There is one way all of the measurements can be correct, and that is if something is wrong with scientists’ interpretations of those measurements. Knox notes everything we know about the origin of the sound horizon depends on a theoretical model of how the universe behaved during its unseen initial 380,000 years. If the models are wrong and the size of the sound horizon is different than what they predict, that adjustment would change all of the numbers derived from it, including the Hubble constant. “If there is a cosmological solution, it has to be one that results in a smaller sound horizon,” Knox says. Shrink it by just 7 percent, and all of the studies happily agree with one another. The problem is, it is not at all clear what could account for such shrinking. In almost every other way, the model and the observations fit together tightly.

“It’s been really hard to think of an answer that explains everything perfectly. It will have to be something complicated, because we’ve tried all the simple things already,” says Marius Millea, a researcher at the Berkeley Center for Cosmological Physics and one of Knox’s co-authors. He notes it is much easier to tick off the things that do not work: Undiscovered kind of neutrino? Nope. New type of interaction between photons? Uh-uh. They all conflict with the data.

The most convincing explanation, in Knox’s view, is that the very early universe was expanding slightly faster than expected. If so, it would have cooled more quickly and frozen the sound horizon in place a little sooner. Then the sound horizon would be smaller than the one theorists have plugged into their models, and—problem solved! Or rather, then the problem is kicked down the road again, because now you need some explanation for what made the early cosmos take off more quickly.

Knox has his suspicion. “Potentially where this is leading us is to a new ingredient in the ‘dark sector,’” he says, referring to cosmologists’ catch-all term for invisible components of the universe that do not interact with radiation in any way. Researchers already invoke dark matter to explain galactic motion and dark energy to account for the universe’s accelerating expansion. The divergent measurements of the Hubble constant may be the first sign of the existence of a third dark component, Knox argues—a “dark turbo,” perhaps, that added to the energy of the early universe, hastening its expansion and changing the pitch of its sounds. A related possibility is dark energy has more than one form, or changes over time in complicated ways. A recent study of 1,598 distant quasars using NASA’s Chandra X-Ray Observatory offers intriguing, if preliminary, evidence for the latter interpretation.

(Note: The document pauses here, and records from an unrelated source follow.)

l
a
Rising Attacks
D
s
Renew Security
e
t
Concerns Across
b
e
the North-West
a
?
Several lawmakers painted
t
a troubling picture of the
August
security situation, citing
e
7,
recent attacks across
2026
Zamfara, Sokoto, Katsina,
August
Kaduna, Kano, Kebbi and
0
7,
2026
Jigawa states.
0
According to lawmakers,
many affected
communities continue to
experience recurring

It may seem like cheating to invoke something new and unseen to explain away a confusing result, but Knox looks at the situation the opposite way: The Hubble constant conflict may be bringing into view an aspect of the universe that had completely eluded detection until now. And he does not see anything strange about there being multiple kinds of dark elements out there. He points out the visible part of the universe contains many different types of particles and forces, and asks: Could not the dark side of the universe be complicated as well?

At any rate, this is not a philosophical debate but a concrete scientific question. New observations of the early universe by the South Pole Telescope in Antarctica and the Atacama Cosmology Telescope in Chile will further probe the sound horizon. Knox is also part of a proposed next-generation ground-based project called CMB-S4 that intends to map the polarization of the microwave sky with great sensitivity. Further, Freedman is nearly finished with her comprehensive data reanalysis. Studies of gravitational waves will provide a completely independent way to assess the true Hubble value as well.

Soon enough, data will settle whether scientists have been chasing errors or advancing on an undiscovered sector of the cosmos. “It’s much more interesting if it turns out to be fundamental new physics—but it’s not up to us wanting it to be one way or another,” Freedman says. “The universe doesn’t care what we think!”